* _THE PROBLEM_
Each line below with the string "action" should be copied.

#### TASK INPUT ####

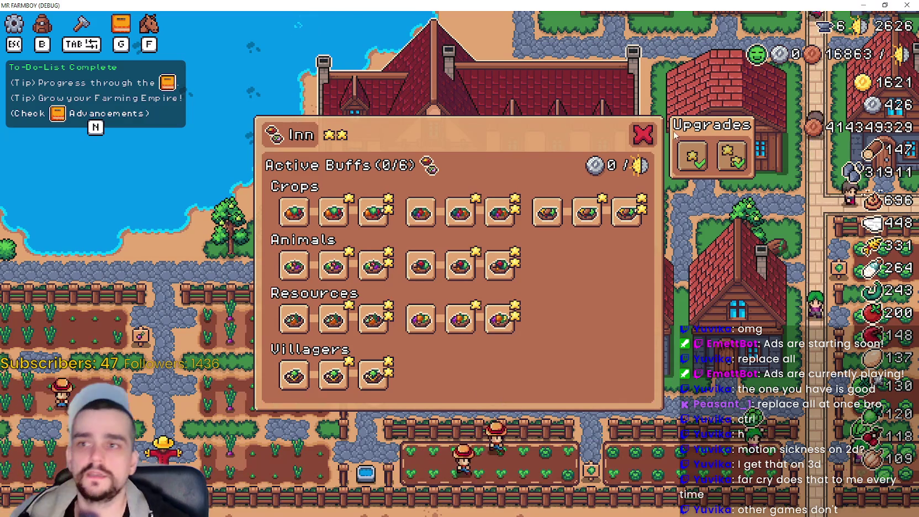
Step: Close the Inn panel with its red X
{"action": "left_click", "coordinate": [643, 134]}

####
#### TASK INPUT ####

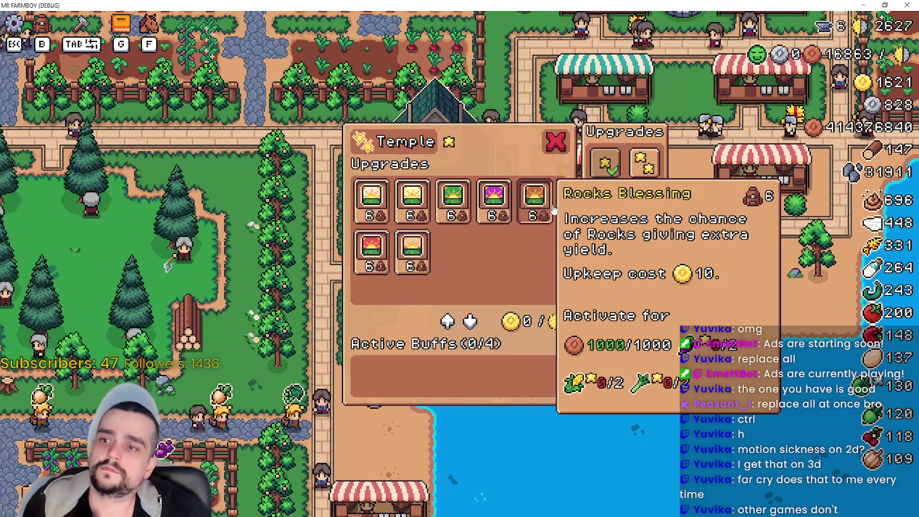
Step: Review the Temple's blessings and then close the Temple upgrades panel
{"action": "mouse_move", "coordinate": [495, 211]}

####

* _EXERCISE RESPONSE_
{"action": "left_click", "coordinate": [643, 134]}
{"action": "mouse_move", "coordinate": [495, 211]}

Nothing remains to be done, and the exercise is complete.